START Text section

AlexPikalov / cdrs

Cassandra DB native client written in Rust language. Find 1.x versions on https://github.com/AlexPikalov/cdrs/tree/v.1.x Looking for an async version? - Check WIP https://github.com/AlexPikalov/cdrs-async
Apache License 2.0
343 stars 58 forks source link

Create connection from a string #67

Open Keats opened 7 years ago

Keats commented 7 years ago

As mentioned on Reddit, I'm planning to add support for migrations for Cassandra in https://github.com/Keats/dbmigrate

Would it be possible to add a method to cdrs to get a connection from a string like cassandra://username:password@host:port/keyspace?

AlexPikalov commented 7 years ago

@Keats It seems it makes sense to provide an option as a method of CDRS non-ssl mode. Non-SSL because in order to connect apart of addr and creds we need also certificate. Also obviously it should use password authenticator.

So, it might look like:

impl CDRS {
    #[cfg(not(feature="ssl"))]
    fn from_string(connection_string: &string)
}

USAGE:

CDRS::from_string("cassandra://username:password@host:port/keyspace")

There is one think here I don't understand at the moment it's how this keyspace will work. From one hand, to apply this space to each query by default we'll need to keep it somewhere inside CDRS. From other hand, it can be set from:

To have this feature (keyspace) we may want to have some smart merge strategy for that.

Until it is clear we could provide from_string that could accept a connection string without keyspace cassandra://username:password@host:port

ernestas-poskus commented 7 years ago

It would be also cool if one could select keyspace in advance so it would not repeat in future queries.

e.g.: select * from keyspace_rembered.table ..

AlexPikalov commented 7 years ago

@ernestas-poskus It's already possible via set keyspace query.

END Text section
START Information shown

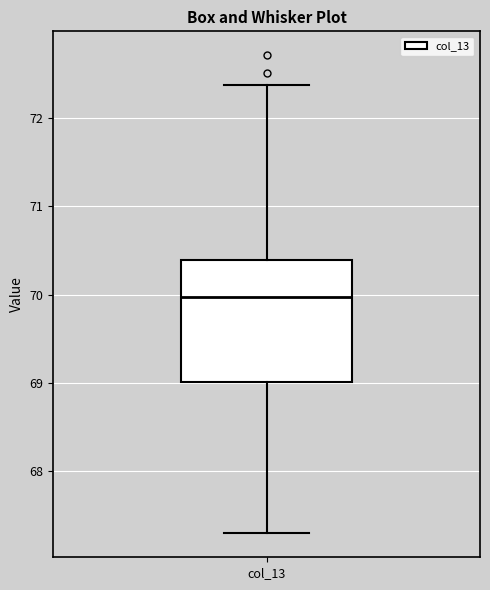

Transcribe this box plot: give where the median line is, the range the box spans, and where the two whiskers end, as read against the y-axis. The values are not printed on the chart, so give them approximately, as read against the axis.

median 70.0, box 69.0 to 70.4, whiskers 67.3 to 72.4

END Information shown

Answer these questions from the thread about creating a cdrs connection from a string, one line each:
(a) Under what license is the cdrs project released?
(b) In which mode does AlexPikalov propose offering the from_string method?
(c) In his final comment, how does AlexPikalov say a keyspace can already be selected?

Solution -
(a) Apache License 2.0.
(b) Non-SSL mode.
(c) Through a set keyspace query.